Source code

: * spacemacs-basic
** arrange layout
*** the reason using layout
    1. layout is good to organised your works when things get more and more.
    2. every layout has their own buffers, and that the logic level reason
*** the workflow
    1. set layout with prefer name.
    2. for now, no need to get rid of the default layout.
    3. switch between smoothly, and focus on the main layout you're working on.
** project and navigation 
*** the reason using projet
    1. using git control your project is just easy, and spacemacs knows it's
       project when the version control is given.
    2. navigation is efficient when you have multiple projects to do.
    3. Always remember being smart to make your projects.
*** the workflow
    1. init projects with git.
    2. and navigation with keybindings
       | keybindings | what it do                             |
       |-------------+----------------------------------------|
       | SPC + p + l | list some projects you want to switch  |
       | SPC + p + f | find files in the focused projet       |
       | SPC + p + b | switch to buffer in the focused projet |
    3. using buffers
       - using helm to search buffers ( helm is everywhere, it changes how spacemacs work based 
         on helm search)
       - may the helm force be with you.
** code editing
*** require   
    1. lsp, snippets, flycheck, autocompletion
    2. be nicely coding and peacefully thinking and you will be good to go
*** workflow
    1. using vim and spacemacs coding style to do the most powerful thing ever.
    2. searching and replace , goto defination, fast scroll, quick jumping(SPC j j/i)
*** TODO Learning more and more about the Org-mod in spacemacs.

▶ _Instruction_: Each record should be transcribed exactly as it was written.

▶ _Expected answer_:
Source code

: * spacemacs-basic
** arrange layout
*** the reason using layout
    1. layout is good to organised your works when things get more and more.
    2. every layout has their own buffers, and that the logic level reason
*** the workflow
    1. set layout with prefer name.
    2. for now, no need to get rid of the default layout.
    3. switch between smoothly, and focus on the main layout you're working on.
** project and navigation 
*** the reason using projet
    1. using git control your project is just easy, and spacemacs knows it's
       project when the version control is given.
    2. navigation is efficient when you have multiple projects to do.
    3. Always remember being smart to make your projects.
*** the workflow
    1. init projects with git.
    2. and navigation with keybindings
       | keybindings | what it do                             |
       |-------------+----------------------------------------|
       | SPC + p + l | list some projects you want to switch  |
       | SPC + p + f | find files in the focused projet       |
       | SPC + p + b | switch to buffer in the focused projet |
    3. using buffers
       - using helm to search buffers ( helm is everywhere, it changes how spacemacs work based 
         on helm search)
       - may the helm force be with you.
** code editing
*** require   
    1. lsp, snippets, flycheck, autocompletion
    2. be nicely coding and peacefully thinking and you will be good to go
*** workflow
    1. using vim and spacemacs coding style to do the most powerful thing ever.
    2. searching and replace , goto defination, fast scroll, quick jumping(SPC j j/i)
*** TODO Learning more and more about the Org-mod in spacemacs.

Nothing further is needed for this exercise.